Directions:
Retype each line of the data below character for character, adding nothing and leaving nothing out.

Records for the exercise:
------------------------------------------------

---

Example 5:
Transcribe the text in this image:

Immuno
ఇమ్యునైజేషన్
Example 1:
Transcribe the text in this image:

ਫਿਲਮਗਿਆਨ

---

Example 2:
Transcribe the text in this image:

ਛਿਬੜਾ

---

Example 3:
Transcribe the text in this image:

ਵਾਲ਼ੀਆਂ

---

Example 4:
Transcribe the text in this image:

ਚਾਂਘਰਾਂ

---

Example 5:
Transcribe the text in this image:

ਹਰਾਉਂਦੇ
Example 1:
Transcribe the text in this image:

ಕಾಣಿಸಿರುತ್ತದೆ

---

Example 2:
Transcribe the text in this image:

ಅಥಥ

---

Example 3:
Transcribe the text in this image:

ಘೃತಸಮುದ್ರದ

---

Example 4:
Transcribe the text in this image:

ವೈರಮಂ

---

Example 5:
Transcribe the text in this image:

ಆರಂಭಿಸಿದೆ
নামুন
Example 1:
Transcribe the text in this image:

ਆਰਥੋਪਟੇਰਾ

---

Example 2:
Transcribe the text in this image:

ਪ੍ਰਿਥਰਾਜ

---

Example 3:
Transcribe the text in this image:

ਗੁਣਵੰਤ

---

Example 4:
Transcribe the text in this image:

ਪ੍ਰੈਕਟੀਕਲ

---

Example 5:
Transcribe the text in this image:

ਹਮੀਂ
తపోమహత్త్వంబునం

------------------------------------------------

Solution below:
---

Example 5:
Transcribe the text in this image:

Immuno
ఇమ్యునైజేషన్
Example 1:
Transcribe the text in this image:

ਫਿਲਮਗਿਆਨ

---

Example 2:
Transcribe the text in this image:

ਛਿਬੜਾ

---

Example 3:
Transcribe the text in this image:

ਵਾਲ਼ੀਆਂ

---

Example 4:
Transcribe the text in this image:

ਚਾਂਘਰਾਂ

---

Example 5:
Transcribe the text in this image:

ਹਰਾਉਂਦੇ
Example 1:
Transcribe the text in this image:

ಕಾಣಿಸಿರುತ್ತದೆ

---

Example 2:
Transcribe the text in this image:

ಅಥಥ

---

Example 3:
Transcribe the text in this image:

ಘೃತಸಮುದ್ರದ

---

Example 4:
Transcribe the text in this image:

ವೈರಮಂ

---

Example 5:
Transcribe the text in this image:

ಆರಂಭಿಸಿದೆ
নামুন
Example 1:
Transcribe the text in this image:

ਆਰਥੋਪਟੇਰਾ

---

Example 2:
Transcribe the text in this image:

ਪ੍ਰਿਥਰਾਜ

---

Example 3:
Transcribe the text in this image:

ਗੁਣਵੰਤ

---

Example 4:
Transcribe the text in this image:

ਪ੍ਰੈਕਟੀਕਲ

---

Example 5:
Transcribe the text in this image:

ਹਮੀਂ
తపోమహత్త్వంబునం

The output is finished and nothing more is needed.